> Порядок работы
A. Что во фрагменте об образовании как общественной собственности названо важнейшим звеном реализации образования как собственности каждого человека?
B. Перечислите целиком все строки, в которых встречается слово «context». Регистр букв учитывается.

> Фрагмент текста

****************

Дело, однако, заключается не в низких или нулевых издержках потребления данных благ дополнительными потребителями, а также не в технических возможностях и экономической «нецелесообразности» исключения общественных благ из совместного потребления. Наоборот, сущность свойства неконкурентности состоит в том, что каждый человек изначально, как представитель рода человеческого, выступает со-собственником принадлежащих всему обществу разнообразных духовных общественных благ.
Например, собственность на образование как общественная собственность персонофицируется в ее отдельных обладателях. Эта персонофикация образования как общей собственности отнюдь не предполагает его отчуждения отдельными индивидами.
Больше того, подлинная основа для реализации образования как общественной собственности каждого состоит в том, что знания со своими средствами производства и распространения являются условиями действительного развития личностей в воспроизводственном процессе: люди относятся к знанию как к тому, что им принадлежит и что ими используется в трудовой и общественной деятельности. Стало быть, отношение каждого человека к образованию как к общему условию своей жизнедеятельности входит в структуру общей собственности.
Так, например, образование непрерывно включается в общее, оно само есть это общее, хотя и в особенной форме, предполагает себя как общее и полагает самое себя в качестве основы для духовного воспроизводства личности.
В этом смысле образование может и должно реализовываться как собственность каждого человека. Совместное потребление образования выступает важнейшим звеном этой действительной реализации.

****************

> Строки данных
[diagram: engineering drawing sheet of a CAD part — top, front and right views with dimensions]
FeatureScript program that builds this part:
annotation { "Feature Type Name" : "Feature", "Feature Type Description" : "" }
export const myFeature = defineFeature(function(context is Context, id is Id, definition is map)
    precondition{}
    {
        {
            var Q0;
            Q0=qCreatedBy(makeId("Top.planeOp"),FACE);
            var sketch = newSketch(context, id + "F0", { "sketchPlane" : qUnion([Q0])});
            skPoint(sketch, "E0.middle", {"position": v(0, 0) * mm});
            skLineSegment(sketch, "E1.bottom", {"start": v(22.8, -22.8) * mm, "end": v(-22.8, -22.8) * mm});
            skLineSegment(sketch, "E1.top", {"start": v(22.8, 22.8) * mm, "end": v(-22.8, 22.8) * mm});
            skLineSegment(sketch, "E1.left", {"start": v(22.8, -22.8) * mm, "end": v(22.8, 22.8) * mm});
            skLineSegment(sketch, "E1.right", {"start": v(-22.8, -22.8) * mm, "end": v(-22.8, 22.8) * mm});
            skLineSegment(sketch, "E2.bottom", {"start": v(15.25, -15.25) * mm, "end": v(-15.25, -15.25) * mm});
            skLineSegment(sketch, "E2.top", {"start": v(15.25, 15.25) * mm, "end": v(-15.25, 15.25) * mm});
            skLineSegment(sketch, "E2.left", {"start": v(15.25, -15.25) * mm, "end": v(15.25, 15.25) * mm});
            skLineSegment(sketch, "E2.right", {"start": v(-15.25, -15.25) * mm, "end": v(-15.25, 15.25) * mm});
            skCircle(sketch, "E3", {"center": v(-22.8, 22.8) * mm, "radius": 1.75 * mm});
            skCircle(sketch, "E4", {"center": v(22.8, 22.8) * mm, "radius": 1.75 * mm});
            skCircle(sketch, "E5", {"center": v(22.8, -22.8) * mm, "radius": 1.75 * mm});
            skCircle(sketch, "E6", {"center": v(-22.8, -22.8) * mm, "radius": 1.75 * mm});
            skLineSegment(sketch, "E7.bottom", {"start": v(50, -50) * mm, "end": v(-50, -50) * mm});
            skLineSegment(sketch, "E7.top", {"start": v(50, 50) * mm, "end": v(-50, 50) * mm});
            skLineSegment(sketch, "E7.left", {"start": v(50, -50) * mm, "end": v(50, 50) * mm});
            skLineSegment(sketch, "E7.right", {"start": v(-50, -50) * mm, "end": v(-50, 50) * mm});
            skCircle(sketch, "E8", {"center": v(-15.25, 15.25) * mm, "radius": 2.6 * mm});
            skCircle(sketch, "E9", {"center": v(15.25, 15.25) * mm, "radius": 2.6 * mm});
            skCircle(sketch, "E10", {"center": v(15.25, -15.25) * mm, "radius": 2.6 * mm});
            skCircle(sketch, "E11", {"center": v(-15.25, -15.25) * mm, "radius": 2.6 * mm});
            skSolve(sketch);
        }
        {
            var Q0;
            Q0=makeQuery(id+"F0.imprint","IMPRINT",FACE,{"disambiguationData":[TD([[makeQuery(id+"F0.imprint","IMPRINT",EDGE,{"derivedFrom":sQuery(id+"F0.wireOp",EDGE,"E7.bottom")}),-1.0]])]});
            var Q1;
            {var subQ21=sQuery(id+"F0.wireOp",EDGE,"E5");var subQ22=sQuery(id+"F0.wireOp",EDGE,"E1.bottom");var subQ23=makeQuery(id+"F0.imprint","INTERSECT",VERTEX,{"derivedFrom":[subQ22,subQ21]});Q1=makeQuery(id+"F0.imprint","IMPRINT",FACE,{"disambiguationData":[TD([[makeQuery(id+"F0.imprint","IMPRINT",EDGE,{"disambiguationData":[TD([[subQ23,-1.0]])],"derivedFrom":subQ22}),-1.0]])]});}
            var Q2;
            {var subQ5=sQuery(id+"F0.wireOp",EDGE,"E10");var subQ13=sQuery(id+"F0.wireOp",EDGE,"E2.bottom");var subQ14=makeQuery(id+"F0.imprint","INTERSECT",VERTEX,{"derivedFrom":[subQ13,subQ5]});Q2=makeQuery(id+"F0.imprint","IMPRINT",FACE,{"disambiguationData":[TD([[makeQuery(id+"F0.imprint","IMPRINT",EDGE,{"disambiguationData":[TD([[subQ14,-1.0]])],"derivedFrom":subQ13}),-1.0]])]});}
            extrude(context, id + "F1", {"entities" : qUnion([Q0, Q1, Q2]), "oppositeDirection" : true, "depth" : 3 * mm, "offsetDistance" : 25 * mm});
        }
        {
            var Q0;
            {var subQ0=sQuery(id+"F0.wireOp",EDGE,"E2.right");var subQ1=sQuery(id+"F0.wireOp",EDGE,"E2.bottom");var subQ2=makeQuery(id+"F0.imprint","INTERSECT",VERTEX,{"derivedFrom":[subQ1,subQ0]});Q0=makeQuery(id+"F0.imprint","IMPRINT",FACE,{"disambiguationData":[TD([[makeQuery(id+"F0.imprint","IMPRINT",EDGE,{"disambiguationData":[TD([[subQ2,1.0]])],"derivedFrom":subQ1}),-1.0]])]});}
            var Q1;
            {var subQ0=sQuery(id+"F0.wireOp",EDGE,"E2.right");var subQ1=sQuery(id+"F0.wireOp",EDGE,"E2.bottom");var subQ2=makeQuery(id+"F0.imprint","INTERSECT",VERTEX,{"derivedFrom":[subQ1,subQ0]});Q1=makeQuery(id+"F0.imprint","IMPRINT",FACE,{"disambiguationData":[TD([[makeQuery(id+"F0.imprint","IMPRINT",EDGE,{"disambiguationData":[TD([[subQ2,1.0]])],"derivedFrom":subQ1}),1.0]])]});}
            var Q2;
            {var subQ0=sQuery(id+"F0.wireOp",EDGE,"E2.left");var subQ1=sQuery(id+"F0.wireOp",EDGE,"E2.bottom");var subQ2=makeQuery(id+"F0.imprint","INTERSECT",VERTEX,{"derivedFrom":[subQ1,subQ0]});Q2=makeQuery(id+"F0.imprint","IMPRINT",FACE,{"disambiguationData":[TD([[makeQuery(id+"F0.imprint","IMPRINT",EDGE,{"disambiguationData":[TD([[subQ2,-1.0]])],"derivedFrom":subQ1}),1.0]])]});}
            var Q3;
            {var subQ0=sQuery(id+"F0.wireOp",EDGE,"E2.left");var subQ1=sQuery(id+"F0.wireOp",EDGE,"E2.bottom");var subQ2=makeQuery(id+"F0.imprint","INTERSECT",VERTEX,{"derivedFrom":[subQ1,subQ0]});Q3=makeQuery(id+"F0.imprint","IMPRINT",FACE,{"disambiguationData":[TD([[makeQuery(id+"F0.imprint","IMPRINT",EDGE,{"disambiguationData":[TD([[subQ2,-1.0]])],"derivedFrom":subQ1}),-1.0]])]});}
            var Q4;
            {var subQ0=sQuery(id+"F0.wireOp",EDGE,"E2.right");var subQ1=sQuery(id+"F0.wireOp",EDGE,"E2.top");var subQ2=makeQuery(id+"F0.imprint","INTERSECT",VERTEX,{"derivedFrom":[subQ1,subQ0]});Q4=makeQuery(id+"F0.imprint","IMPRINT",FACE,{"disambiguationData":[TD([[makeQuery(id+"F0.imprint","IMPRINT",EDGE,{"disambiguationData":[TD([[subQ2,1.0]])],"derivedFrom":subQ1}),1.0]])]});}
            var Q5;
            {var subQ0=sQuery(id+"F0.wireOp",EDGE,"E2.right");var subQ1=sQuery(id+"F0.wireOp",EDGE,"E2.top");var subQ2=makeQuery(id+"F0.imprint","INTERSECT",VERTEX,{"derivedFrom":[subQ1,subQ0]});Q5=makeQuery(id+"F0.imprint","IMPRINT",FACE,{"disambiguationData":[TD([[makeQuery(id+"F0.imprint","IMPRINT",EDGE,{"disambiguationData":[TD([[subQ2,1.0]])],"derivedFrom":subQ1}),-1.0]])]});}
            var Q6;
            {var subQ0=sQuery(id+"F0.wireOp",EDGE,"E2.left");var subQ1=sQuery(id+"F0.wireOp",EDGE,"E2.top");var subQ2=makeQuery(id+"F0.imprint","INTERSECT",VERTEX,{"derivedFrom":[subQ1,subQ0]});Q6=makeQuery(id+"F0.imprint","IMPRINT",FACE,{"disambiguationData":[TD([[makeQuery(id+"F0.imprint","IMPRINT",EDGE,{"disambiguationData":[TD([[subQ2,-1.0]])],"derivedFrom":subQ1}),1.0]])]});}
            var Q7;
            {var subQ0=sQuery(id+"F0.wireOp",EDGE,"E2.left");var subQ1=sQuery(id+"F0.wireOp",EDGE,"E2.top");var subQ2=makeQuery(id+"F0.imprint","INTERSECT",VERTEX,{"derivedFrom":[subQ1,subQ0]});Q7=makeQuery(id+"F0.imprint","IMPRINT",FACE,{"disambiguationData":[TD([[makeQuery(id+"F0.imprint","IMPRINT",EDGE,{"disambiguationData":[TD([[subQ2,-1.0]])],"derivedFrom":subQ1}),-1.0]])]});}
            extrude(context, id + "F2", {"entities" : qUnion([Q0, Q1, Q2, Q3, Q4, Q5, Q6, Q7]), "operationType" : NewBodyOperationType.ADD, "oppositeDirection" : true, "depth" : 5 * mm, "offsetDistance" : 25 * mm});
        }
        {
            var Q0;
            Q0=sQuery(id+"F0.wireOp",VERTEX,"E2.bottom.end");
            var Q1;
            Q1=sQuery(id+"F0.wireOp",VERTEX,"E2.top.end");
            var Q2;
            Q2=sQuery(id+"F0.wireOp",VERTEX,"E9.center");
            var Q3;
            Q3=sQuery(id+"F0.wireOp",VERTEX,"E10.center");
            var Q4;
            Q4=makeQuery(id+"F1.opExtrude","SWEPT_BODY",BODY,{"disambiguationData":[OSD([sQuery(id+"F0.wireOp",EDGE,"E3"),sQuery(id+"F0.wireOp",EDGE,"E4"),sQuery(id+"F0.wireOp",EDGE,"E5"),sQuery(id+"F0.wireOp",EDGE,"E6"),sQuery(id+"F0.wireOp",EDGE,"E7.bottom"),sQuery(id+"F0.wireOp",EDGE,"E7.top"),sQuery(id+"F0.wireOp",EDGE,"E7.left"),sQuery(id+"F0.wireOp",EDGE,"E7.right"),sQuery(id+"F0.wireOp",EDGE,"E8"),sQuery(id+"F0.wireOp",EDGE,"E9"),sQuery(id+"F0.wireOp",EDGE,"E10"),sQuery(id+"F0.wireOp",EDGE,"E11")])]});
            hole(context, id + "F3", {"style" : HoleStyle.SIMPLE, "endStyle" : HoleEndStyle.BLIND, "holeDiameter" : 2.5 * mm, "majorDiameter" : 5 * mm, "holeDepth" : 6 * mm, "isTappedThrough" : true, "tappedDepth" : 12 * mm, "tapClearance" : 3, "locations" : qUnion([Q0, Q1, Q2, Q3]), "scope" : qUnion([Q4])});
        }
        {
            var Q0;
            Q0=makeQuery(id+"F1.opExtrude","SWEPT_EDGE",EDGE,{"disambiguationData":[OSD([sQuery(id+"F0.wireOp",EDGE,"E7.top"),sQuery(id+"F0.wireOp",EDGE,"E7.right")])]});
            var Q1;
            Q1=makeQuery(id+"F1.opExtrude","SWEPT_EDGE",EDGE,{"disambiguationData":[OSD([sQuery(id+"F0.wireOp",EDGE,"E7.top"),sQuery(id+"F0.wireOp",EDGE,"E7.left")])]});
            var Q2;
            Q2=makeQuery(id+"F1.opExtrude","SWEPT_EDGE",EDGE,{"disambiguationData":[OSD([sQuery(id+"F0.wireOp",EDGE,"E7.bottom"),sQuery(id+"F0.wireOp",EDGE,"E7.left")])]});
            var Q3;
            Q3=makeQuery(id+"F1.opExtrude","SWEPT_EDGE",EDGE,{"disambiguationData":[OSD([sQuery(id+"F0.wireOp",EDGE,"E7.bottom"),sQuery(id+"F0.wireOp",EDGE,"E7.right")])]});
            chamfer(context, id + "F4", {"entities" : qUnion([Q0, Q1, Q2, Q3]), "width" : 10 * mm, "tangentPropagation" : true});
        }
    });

****************

> Ответы к заданиям
A. Совместное потребление образования.

B.
export const myFeature = defineFeature(function(context is Context, id is Id, definition is map)
            var sketch = newSketch(context, id + "F0", { "sketchPlane" : qUnion([Q0])});
            extrude(context, id + "F1", {"entities" : qUnion([Q0, Q1, Q2]), "oppositeDirection" : true, "depth" : 3 * mm, "offsetDistance" : 25 * mm});
            extrude(context, id + "F2", {"entities" : qUnion([Q0, Q1, Q2, Q3, Q4, Q5, Q6, Q7]), "operationType" : NewBodyOperationType.ADD, "oppositeDirection" : true, "depth" : 5 * mm, "offsetDistance" : 25 * mm});
            hole(context, id + "F3", {"style" : HoleStyle.SIMPLE, "endStyle" : HoleEndStyle.BLIND, "holeDiameter" : 2.5 * mm, "majorDiameter" : 5 * mm, "holeDepth" : 6 * mm, "isTappedThrough" : true, "tappedDepth" : 12 * mm, "tapClearance" : 3, "locations" : qUnion([Q0, Q1, Q2, Q3]), "scope" : qUnion([Q4])});
            chamfer(context, id + "F4", {"entities" : qUnion([Q0, Q1, Q2, Q3]), "width" : 10 * mm, "tangentPropagation" : true});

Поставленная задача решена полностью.